"When I think about sculpture, I’m thinking as much about the dispersal of objects as the agglomeration of objects, about the absence of form as much as the presence, about the decay of material as much as the construction of material.”
This is a suitably elusive description by Sarah Sze of her large-scale installation pieces, which combine the beautiful with the mundane, the natural with the technological, the tiny with the vast. Her work varies dramatically in its composition and use of materials, and yet is instantly recognisable as her own, from towering stacks of interconnected ladders dotted with sprouts of greenery to geometrically stacked books or newspapers.

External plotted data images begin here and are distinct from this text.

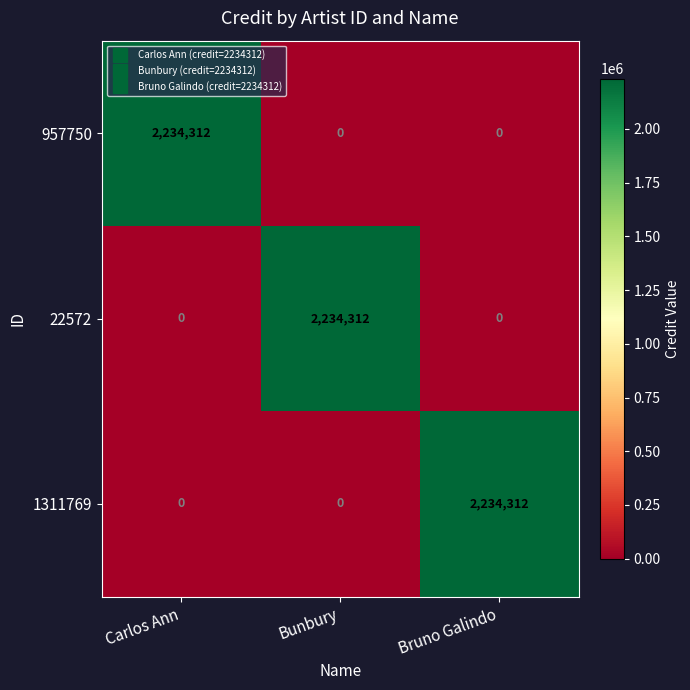

Reading right to left, list all the values displayed in this chart.

957750: Bruno Galindo=0	Bunbury=0	Carlos Ann=2234312
22572: Bruno Galindo=0	Bunbury=2234312	Carlos Ann=0
1311769: Bruno Galindo=2234312	Bunbury=0	Carlos Ann=0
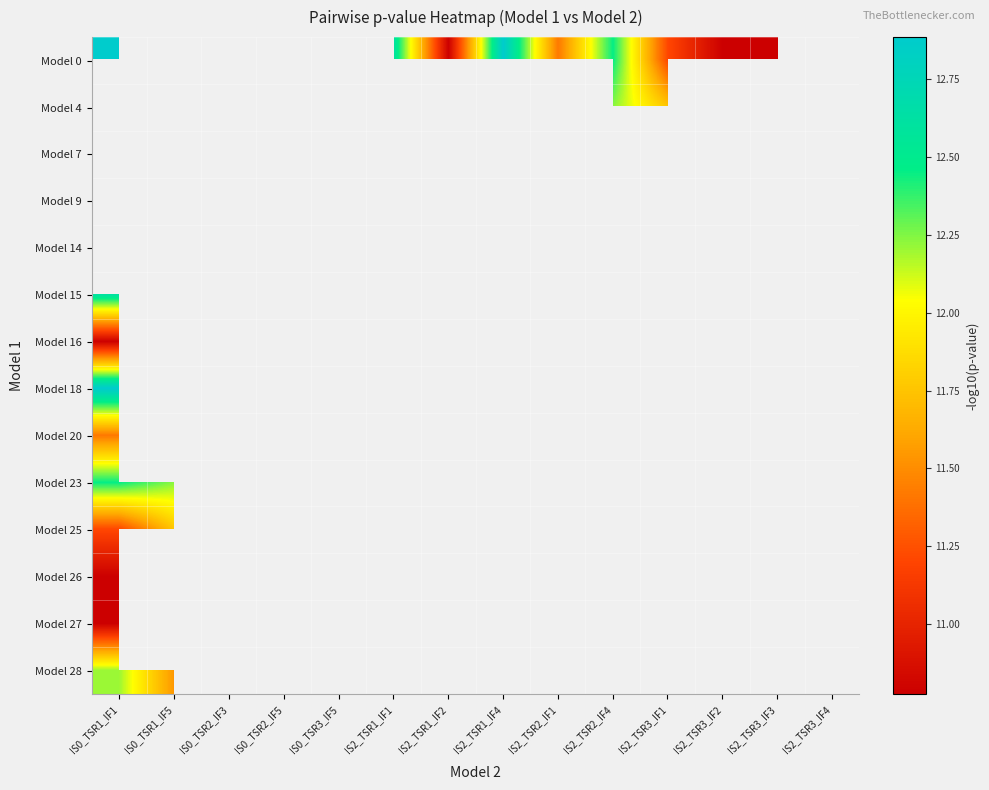

How many categories are shown in the chart?

14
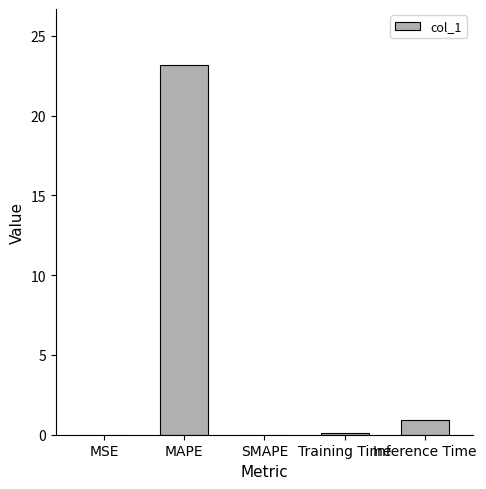

What is the greatest value displayed?

23.2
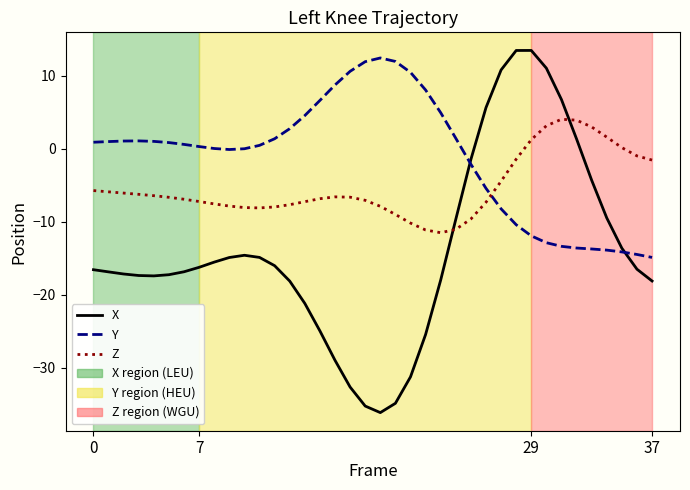

Is this an area chart (filled region under the line)?

No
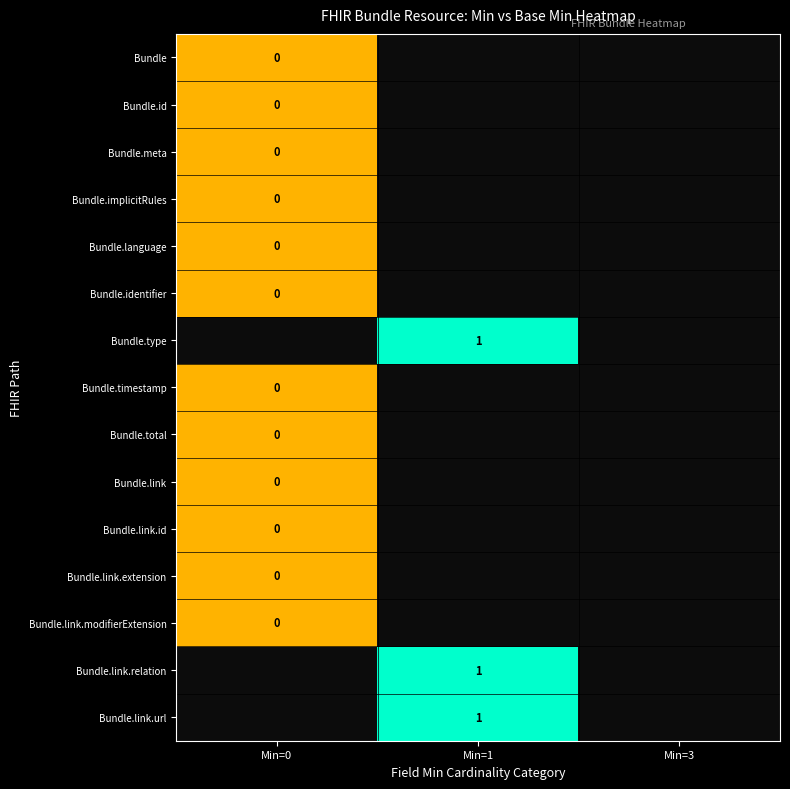

Is it true that Bundle.type equals 1 at Min=1?

True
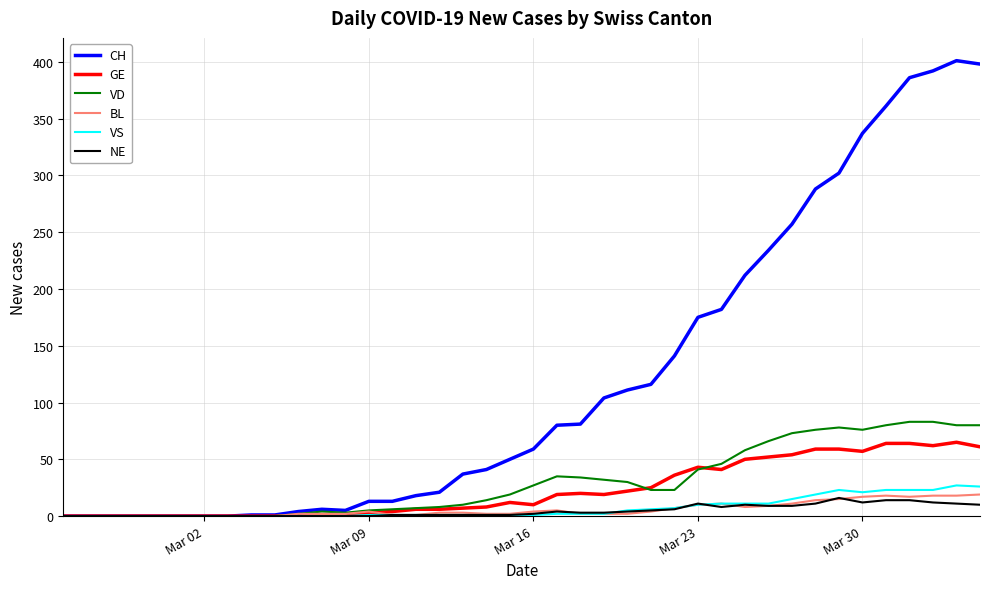

Count the number of data series in this chart.

6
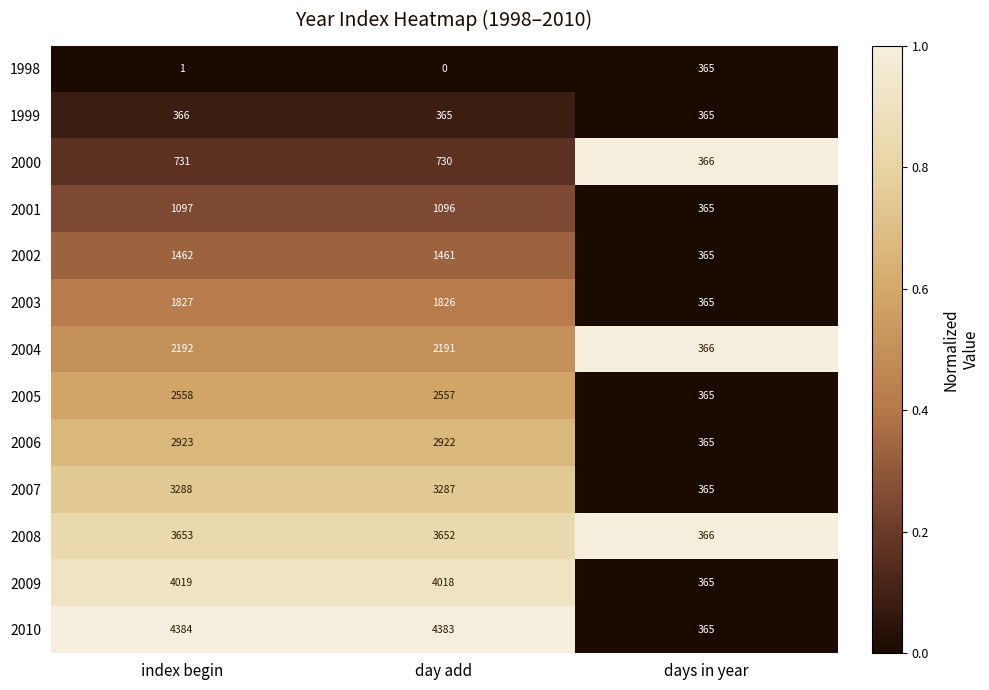

Which series has the largest total across all categories?

2010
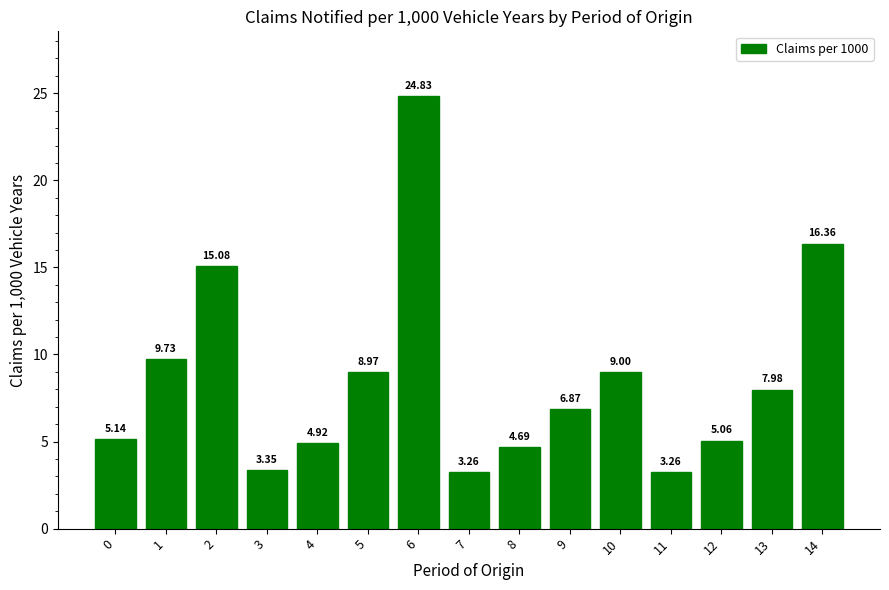

What is the value of the 2nd bar from the left?

9.7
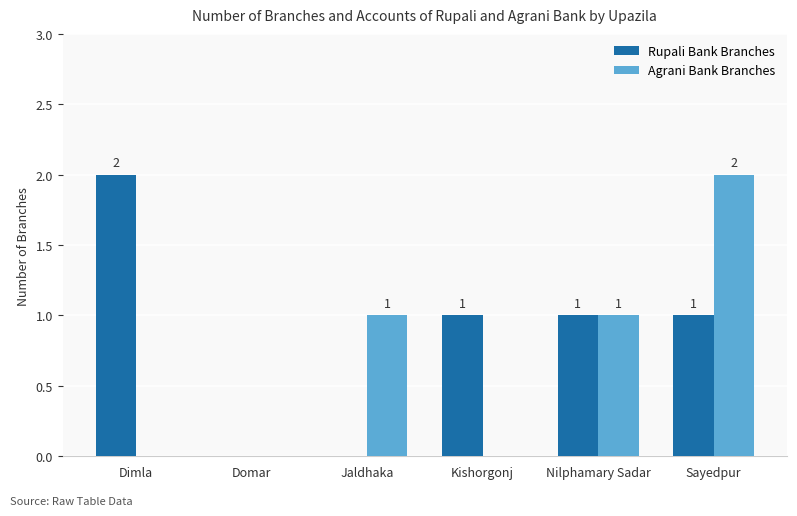

Count the Agrani Bank Branches values in the range 0 to 1.

5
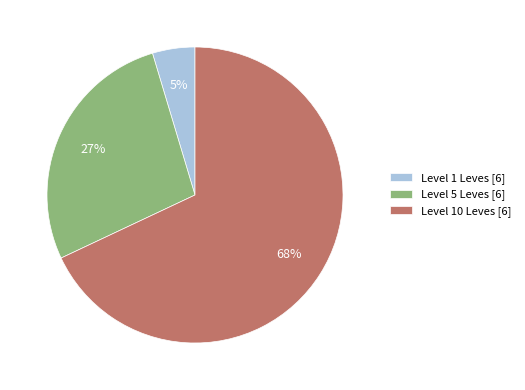

The Level 5 Leves [6] slice represents 27% of the pie. True or false?

True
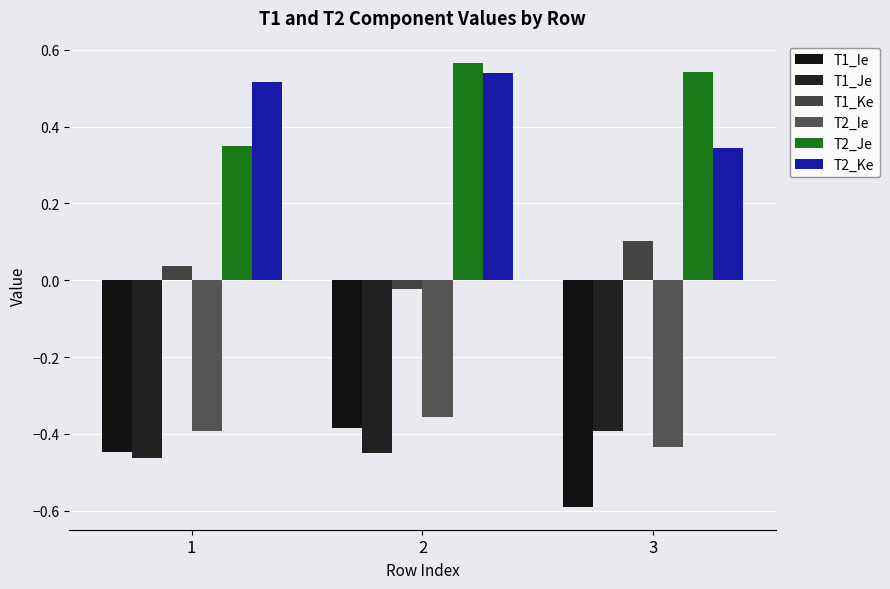

Which category has the lowest value across all series?

3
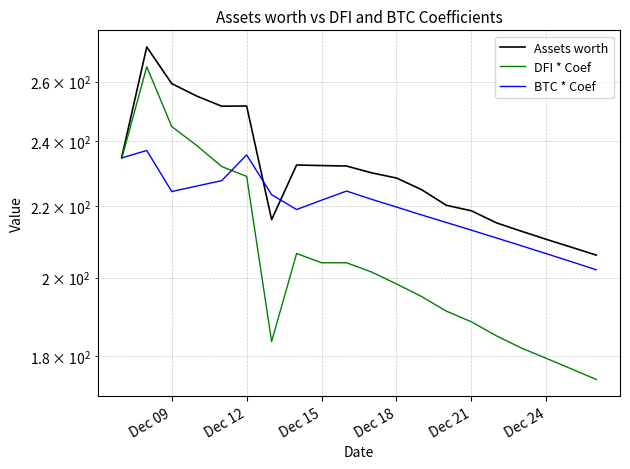

What is the value of the BTC * Coef point at the 7th from the left?

223.5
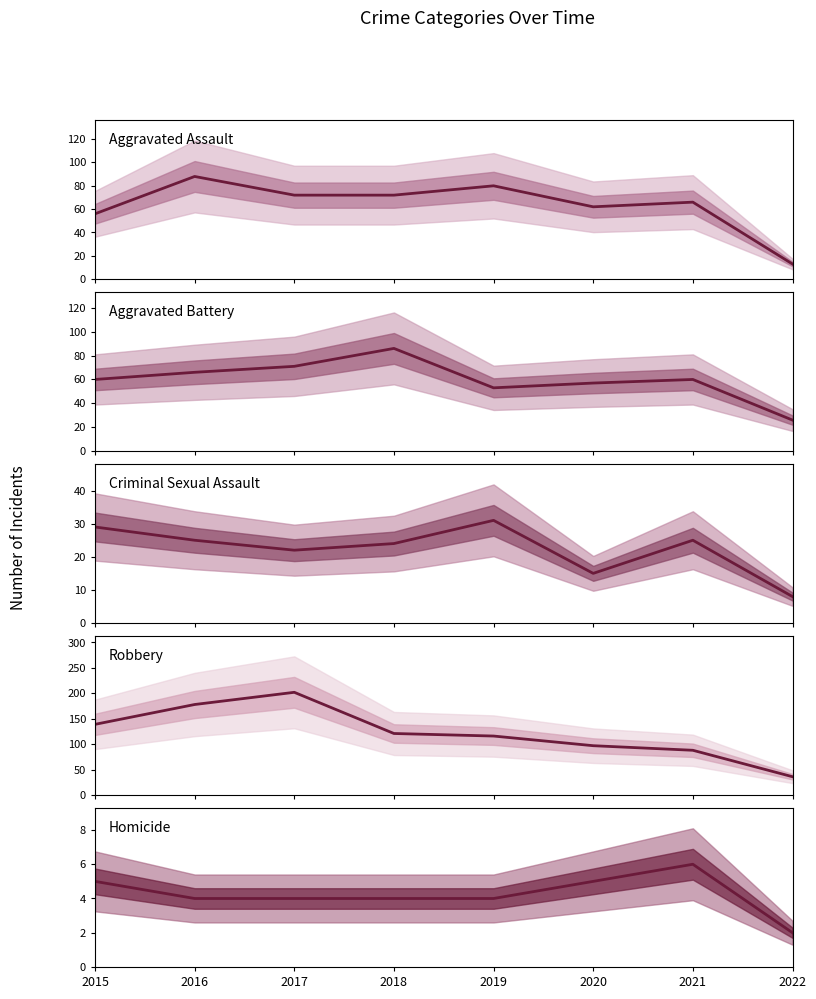

What is the average value of the Aggravated Assault series?

64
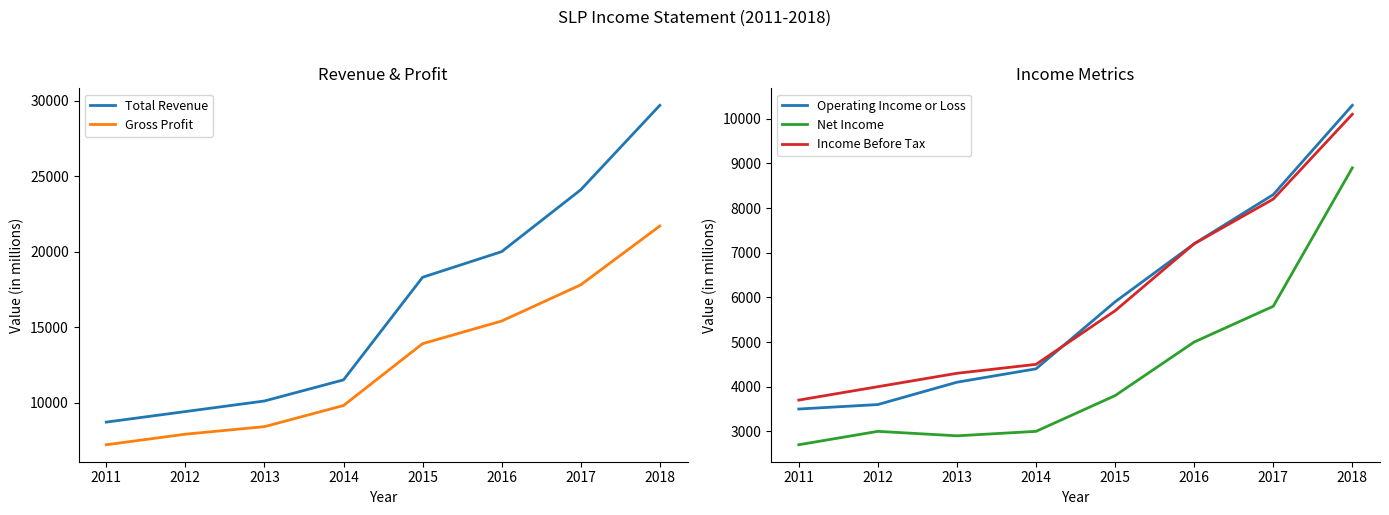

What is the difference between the maximum and minimum values in the Income Before Tax series?

6400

They are all impossibly intricate, appearing to unfold in a kind of artistic stream of consciousness with little regard for what has come before.
“I choreograph the experience to create an ebb and flow of information”, she says. “I’m thinking about how people approach, slow down, stop, perceive. It’s something I’ve always loved about the cubists, the Russian constructivists and the futurists: their attempts to depict the speed and intensity of the moment and the impossibility of its stillness.”
This chain of thought is particularly apparent in her Triple Point (Planetarium) work for the Venice Biennale (pictured), which has the appearance of a huge, interconnected machine, with echoes of Alexander Calder’s mobiles and of childhood science experiments. Made up of materials including tools, lamps and paint pots, it hints at practicality and scientific rigour that its form can never deliver. This work and many more are discussed in an upcoming book, Sarah Sze, published later this month.